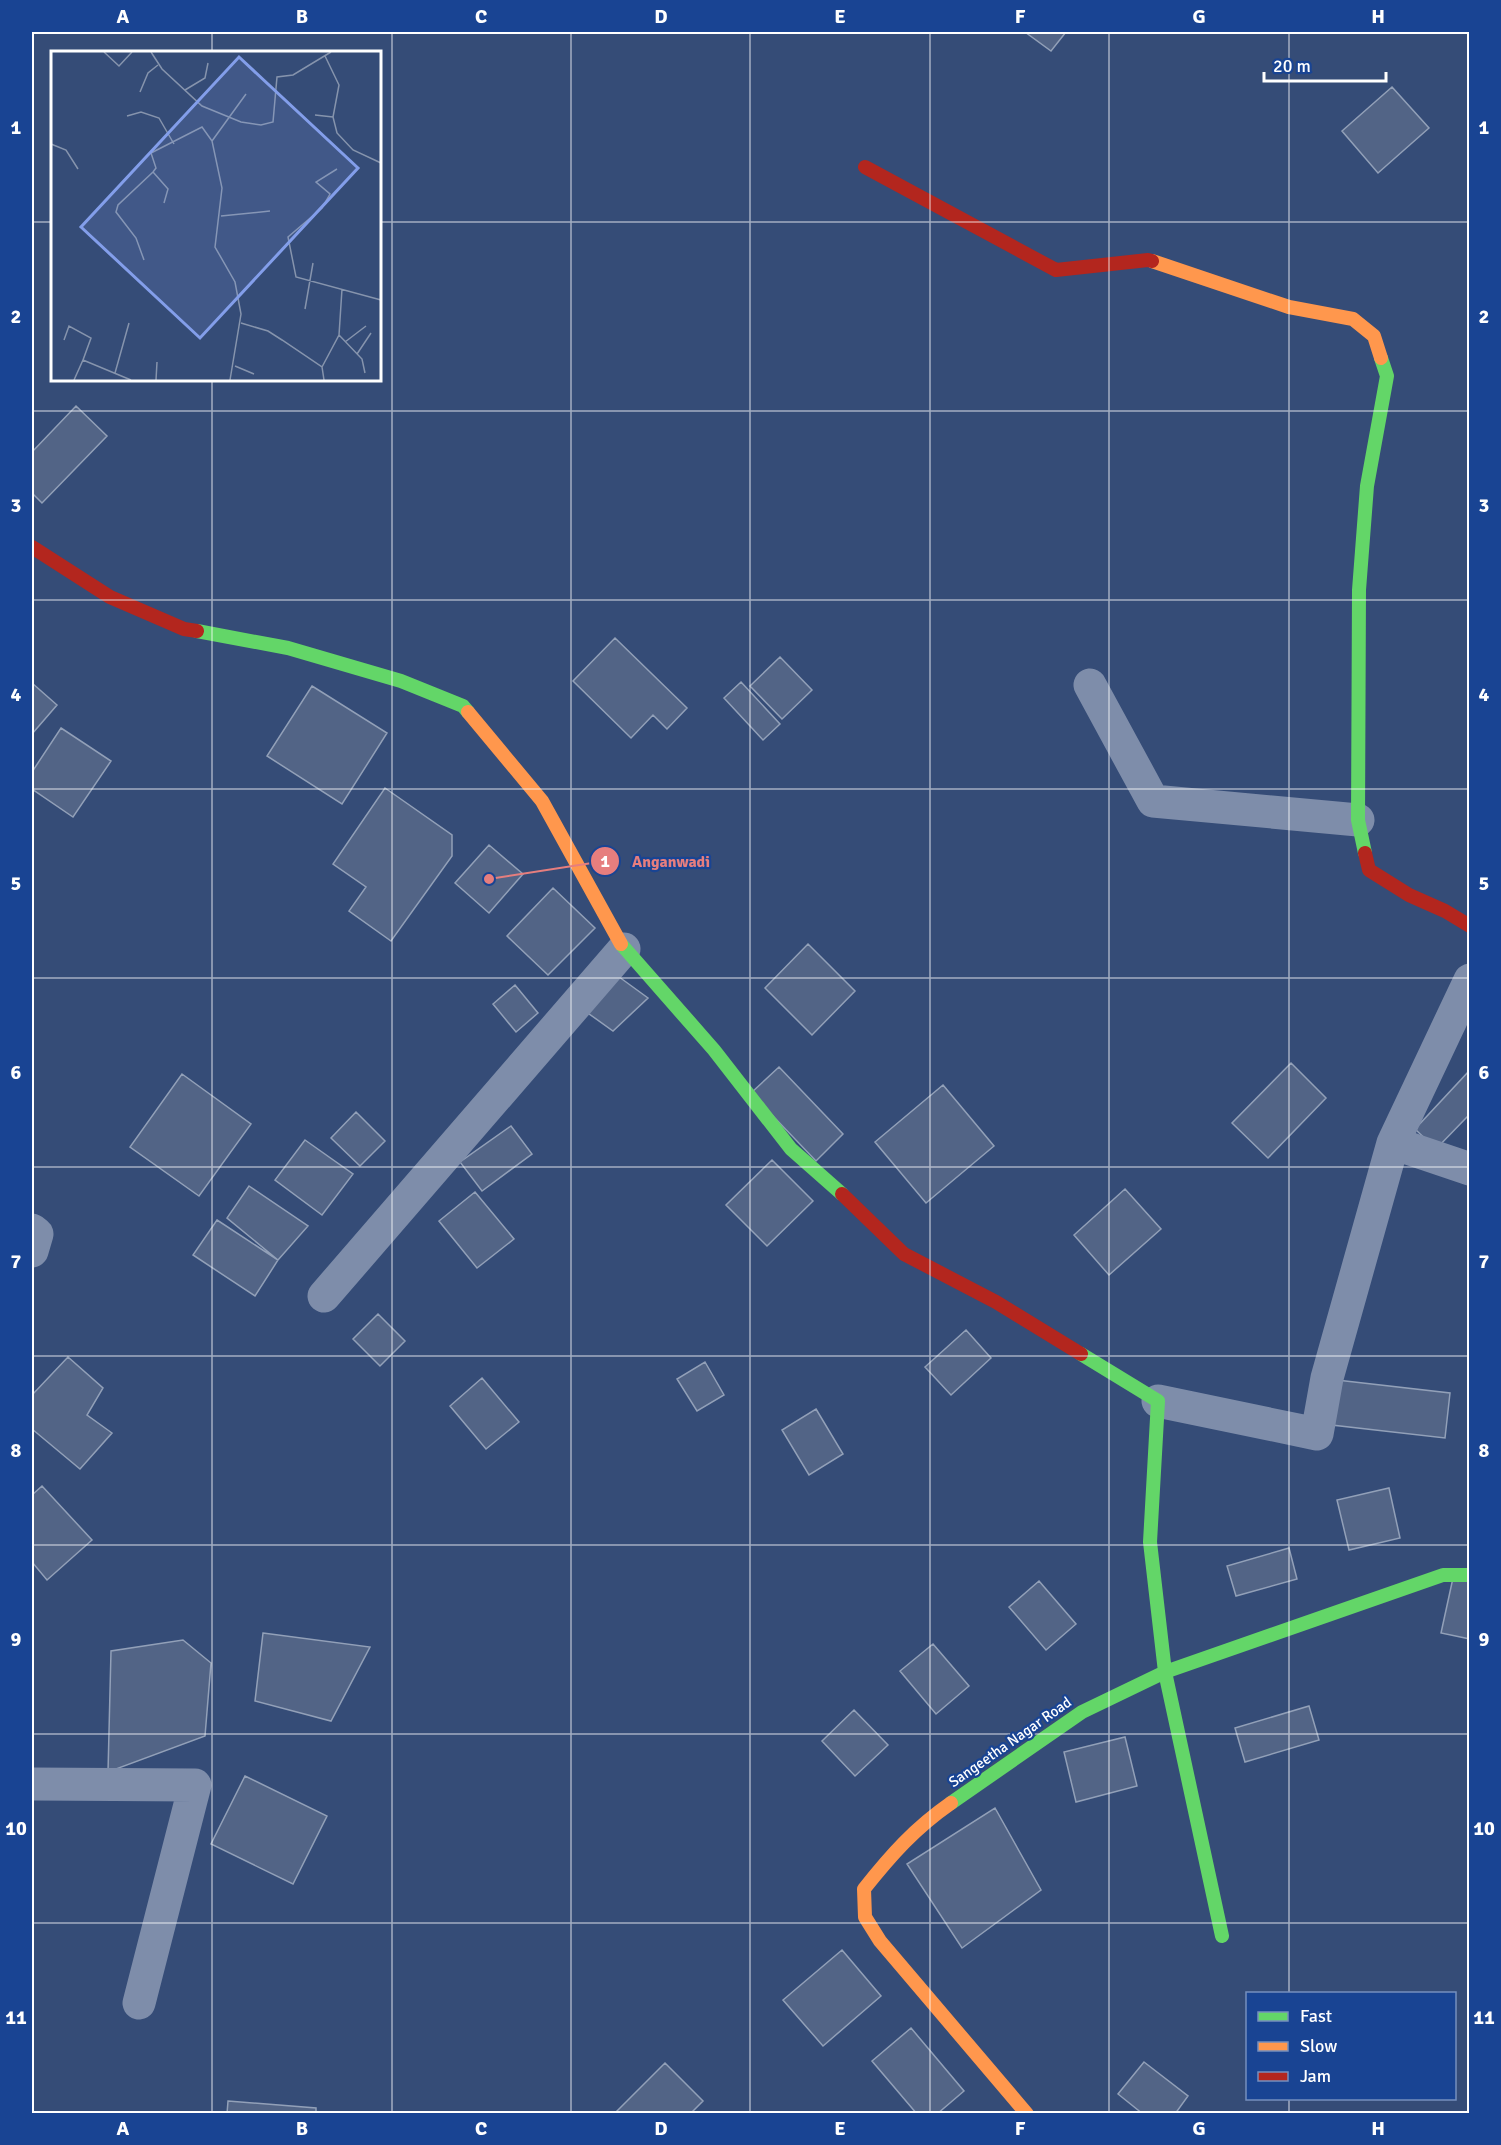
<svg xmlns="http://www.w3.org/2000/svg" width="1501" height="2145" viewBox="0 0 1501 2145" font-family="Signika,sans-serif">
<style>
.building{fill:#526486;stroke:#92a0b8;stroke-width:1.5}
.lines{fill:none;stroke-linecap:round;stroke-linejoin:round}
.street{stroke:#7e8daa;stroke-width:33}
.fast{stroke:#63d668;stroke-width:14}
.slow{stroke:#ff974d;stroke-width:14}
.jam{stroke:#b3261e;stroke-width:14}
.grid{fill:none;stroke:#fff;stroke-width:1.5;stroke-opacity:0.55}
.labels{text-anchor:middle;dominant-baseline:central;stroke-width:4.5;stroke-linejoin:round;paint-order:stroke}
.street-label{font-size:15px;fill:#fff;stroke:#194493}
.inset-road{fill:none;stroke:#8694ad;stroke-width:1.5}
.view{fill:#839eea;fill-opacity:0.15;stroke:#839eea;stroke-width:3}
.inset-edge{fill:none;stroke:#fff;stroke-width:3}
.leader{fill:none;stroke:#e67e7e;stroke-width:2}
.callout-dot{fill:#e67e7e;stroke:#194493;stroke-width:2}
.mark-label{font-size:18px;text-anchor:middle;font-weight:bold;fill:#fff}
.callout-label{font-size:16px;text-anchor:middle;font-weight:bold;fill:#e67e7e;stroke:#194493;stroke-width:4.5;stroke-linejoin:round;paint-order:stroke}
.neatline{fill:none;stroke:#fff;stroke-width:2}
.grid-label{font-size:20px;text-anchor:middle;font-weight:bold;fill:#fff}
</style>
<rect width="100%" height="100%" fill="#354c77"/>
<path class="building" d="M 1025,32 L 1066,32 L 1051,51 Z
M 1392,87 L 1429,128 L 1378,173 L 1342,131 Z
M 76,406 L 107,436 L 42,503 L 32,493 L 32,452 Z
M 615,638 L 687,708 L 667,729 L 653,715 L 631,738 L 573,681 Z
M 780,657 L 812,690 L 782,719 L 750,686 Z
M 741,682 L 780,724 L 763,740 L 724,698 Z
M 32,683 L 57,705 L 32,734 Z
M 312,686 L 387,733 L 342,804 L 267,756 Z
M 61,728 L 111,761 L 73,817 L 32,789 L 32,772 Z
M 385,788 L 452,835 L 452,856 L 391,941 L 349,911 L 366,887 L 333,864 Z
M 489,845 L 523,874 L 489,913 L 455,883 Z
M 553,888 L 595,928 L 548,975 L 507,936 Z
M 808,944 L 855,991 L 812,1035 L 765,988 Z
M 615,974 L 648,998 L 613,1031 L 585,1011 Z
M 515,985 L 538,1013 L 516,1032 L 493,1004 Z
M 1291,1063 L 1326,1098 L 1268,1158 L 1232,1123 Z
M 779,1067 L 843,1134 L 816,1161 L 751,1093 Z
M 1470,1070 L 1470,1119 L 1467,1117 L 1436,1149 L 1415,1129 Z
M 182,1074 L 251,1124 L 199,1196 L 130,1147 Z
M 943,1085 L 994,1146 L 926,1203 L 875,1142 Z
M 356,1112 L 385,1141 L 360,1166 L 331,1138 Z
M 511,1126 L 532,1154 L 482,1191 L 460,1162 Z
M 305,1140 L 353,1174 L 322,1215 L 275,1180 Z
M 772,1160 L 813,1201 L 767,1246 L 726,1205 Z
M 249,1186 L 308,1226 L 278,1260 L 227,1218 Z
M 1125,1189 L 1161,1229 L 1109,1275 L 1074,1235 Z
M 475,1192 L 514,1239 L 477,1268 L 439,1221 Z
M 217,1220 L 278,1260 L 255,1296 L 193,1255 Z
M 378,1314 L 405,1341 L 380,1366 L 353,1339 Z
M 966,1330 L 991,1358 L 951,1395 L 925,1367 Z
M 68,1357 L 103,1388 L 87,1415 L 112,1433 L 80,1469 L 32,1429 L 32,1395 Z
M 705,1362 L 724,1395 L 697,1411 L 677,1379 Z
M 482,1378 L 519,1422 L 486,1449 L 450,1406 Z
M 1328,1379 L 1450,1393 L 1445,1438 L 1323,1424 Z
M 816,1409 L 843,1454 L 809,1475 L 782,1430 Z
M 42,1486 L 92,1540 L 47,1580 L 32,1562 L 32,1495 Z
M 1389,1488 L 1400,1538 L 1349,1550 L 1337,1500 Z
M 1289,1548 L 1297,1579 L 1236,1596 L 1227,1566 Z
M 1453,1578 L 1470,1582 L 1470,1639 L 1441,1633 Z
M 1039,1581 L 1076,1624 L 1046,1650 L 1009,1607 Z
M 263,1633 L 370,1647 L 331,1721 L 255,1701 Z
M 183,1640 L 211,1663 L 205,1736 L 108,1772 L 111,1651 Z
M 933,1644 L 969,1686 L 936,1714 L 900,1671 Z
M 1309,1706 L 1319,1740 L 1245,1762 L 1235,1728 Z
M 854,1710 L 888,1745 L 855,1776 L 822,1741 Z
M 1125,1737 L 1137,1786 L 1076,1802 L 1064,1752 Z
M 245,1776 L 327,1816 L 293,1884 L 211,1844 Z
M 995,1808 L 1041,1890 L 962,1948 L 907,1864 Z
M 842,1950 L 881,1996 L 823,2046 L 783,2000 Z
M 911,2028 L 964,2091 L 937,2114 L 917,2114 L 872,2061 Z
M 1144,2062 L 1188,2096 L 1175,2114 L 1143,2114 L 1118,2094 Z
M 665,2063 L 703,2101 L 690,2114 L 614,2114 Z
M 228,2101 L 316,2108 L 316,2114 L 227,2114 Z"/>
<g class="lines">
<path class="street" d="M 1090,685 L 1153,801 L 1358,820
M 1393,1143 L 1470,1169
M 32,1230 L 37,1234 L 32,1251
M 324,1296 L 624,949
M 1158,1401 L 1317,1434 L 1327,1378 L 1393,1143 L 1470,980
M 32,1784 L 195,1785 L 139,2003"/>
<path class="fast" d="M 197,631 L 288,648 L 401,681 L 463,706 L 468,712
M 1365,853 L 1358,820 L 1359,590 L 1367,486 L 1387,376 L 1381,358
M 621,944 L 714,1050 L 791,1149 L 842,1194
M 1081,1354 L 1158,1401 L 1150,1542 L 1165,1672 L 1222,1936
M 951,1803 L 1082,1712 L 1165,1672 L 1443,1575 L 1470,1575"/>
<path class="slow" d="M 1152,261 L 1289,307 L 1353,319 L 1374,336 L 1381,358
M 468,712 L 542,801 L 621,944
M 951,1803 C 915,1828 891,1855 864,1889 L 865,1917 L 880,1941 L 1027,2114"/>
<path class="jam" d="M 865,167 L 1056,270 L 1148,260 L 1152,261
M 32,547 L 110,597 L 184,629 L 197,631
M 1365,853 L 1369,870 L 1409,895 L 1445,911 L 1470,926
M 842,1194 L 904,1254 L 996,1302 L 1081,1354"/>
</g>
<path class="grid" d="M 212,32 L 212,52M 392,32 L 392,2114M 571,32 L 571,2114M 750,32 L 750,2114M 930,32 L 930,2114M 1109,32 L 1109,2114M 1289,32 L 1289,1994M 32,222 L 52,222M 380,222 L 1470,222M 212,380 L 212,2114M 32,411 L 1470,411M 32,600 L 1470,600M 32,789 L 1470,789M 32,978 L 1470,978M 32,1167 L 1470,1167M 32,1356 L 1470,1356M 32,1545 L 1470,1545M 32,1734 L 1470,1734M 32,1923 L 1470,1923M 1289,2098 L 1289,2114"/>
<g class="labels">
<g class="street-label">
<text transform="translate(1010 1742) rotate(-35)">Sangeetha Nagar Road</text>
</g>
</g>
<g transform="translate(51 51)">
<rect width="330" height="330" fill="#354c77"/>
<path class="inset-road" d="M 53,1 L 68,15 L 81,1M 100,1 L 111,18 L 151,55 L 190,71 L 210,74 L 222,71 L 226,26 L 242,24 L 280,1M 274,5 L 288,34 L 282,66 L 286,82 L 302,99 L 330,112M 134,39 L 154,27 L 157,12M 89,41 L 97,22 L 107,14M 264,64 L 282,66M 76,65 L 90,61 L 108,67 L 123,93M 0,93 L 15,99 L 27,118M 286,118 L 265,131 L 279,143 L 271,157 L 237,186 L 245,226 L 330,249M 102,121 L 117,138 L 113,152M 170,165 L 219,160M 93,209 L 85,187 L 65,161 L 67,154 L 102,121 L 105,117 L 100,102 L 151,76 L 161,90M 254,258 L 262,212M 190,272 L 217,280 L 231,289 L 271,316 L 273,329M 288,284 L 311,308 L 314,322M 13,289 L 18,275 L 40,287 L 32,309M 294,291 L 315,275M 306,303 L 320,282M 184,315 L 203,323M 271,316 L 288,284 L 291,238M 64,322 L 78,272M 23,329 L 32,309 L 80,329M 105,329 L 106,311M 179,329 L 190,263 L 184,231 L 164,196 L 171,137 L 161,90 L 195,43"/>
<path class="view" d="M 188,6 L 307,117 L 149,287 L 30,176 Z"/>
<rect width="330" height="330" class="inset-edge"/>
</g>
<path class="leader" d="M489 879L605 861"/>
<g class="callout-dot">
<circle cx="489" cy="879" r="6"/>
<circle cx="605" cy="861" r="15"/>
</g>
<g class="mark-label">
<text x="605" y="867">1</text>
</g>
<g class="callout-label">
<text x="671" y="867">Anganwadi</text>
</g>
<rect width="1501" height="2145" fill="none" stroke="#194493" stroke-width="66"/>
<rect x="1246" y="1992" width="210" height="108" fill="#194493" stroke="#758fbe" stroke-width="1.5"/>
<rect x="1258" y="2012" width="30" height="9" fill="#63d668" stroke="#758fbe" stroke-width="1.5"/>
<text x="1300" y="2022" font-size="18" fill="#ffffff">Fast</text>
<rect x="1258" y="2042" width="30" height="9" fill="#ff974d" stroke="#758fbe" stroke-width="1.5"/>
<text x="1300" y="2052" font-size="18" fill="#ffffff">Slow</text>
<rect x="1258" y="2072" width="30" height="9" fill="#b3261e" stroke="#758fbe" stroke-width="1.5"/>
<text x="1300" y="2082" font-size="18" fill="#ffffff">Jam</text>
<path d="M1264 72v9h122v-9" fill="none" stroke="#ffffff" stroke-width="3"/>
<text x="1273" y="72" font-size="18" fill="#ffffff" stroke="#194493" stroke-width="4.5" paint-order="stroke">20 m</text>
<rect x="33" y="33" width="1435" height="2079" class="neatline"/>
<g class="grid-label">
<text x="123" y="23">A</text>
<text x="302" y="23">B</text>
<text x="481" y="23">C</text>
<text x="661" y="23">D</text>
<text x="840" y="23">E</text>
<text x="1020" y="23">F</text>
<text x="1199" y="23">G</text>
<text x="1378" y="23">H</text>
<text x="16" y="134">1</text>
<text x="1484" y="134">1</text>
<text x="16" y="323">2</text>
<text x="1484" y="323">2</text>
<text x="16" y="512">3</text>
<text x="1484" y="512">3</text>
<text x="16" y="701">4</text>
<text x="1484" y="701">4</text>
<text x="16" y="890">5</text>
<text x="1484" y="890">5</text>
<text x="16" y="1079">6</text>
<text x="1484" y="1079">6</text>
<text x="16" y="1268">7</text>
<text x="1484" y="1268">7</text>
<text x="16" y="1457">8</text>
<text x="1484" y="1457">8</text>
<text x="16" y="1646">9</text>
<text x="1484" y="1646">9</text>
<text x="16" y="1835">10</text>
<text x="1484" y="1835">10</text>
<text x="16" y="2024">11</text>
<text x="1484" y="2024">11</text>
<text x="123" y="2135">A</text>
<text x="302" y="2135">B</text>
<text x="481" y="2135">C</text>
<text x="661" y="2135">D</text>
<text x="840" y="2135">E</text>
<text x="1020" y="2135">F</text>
<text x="1199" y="2135">G</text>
<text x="1378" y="2135">H</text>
</g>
</svg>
# # # # # # #
Assignment - Taking the records above as input, show every line in which the word "labels" is present.

Written response -
.labels{text-anchor:middle;dominant-baseline:central;stroke-width:4.5;stroke-linejoin:round;paint-order:stroke}
<g class="labels">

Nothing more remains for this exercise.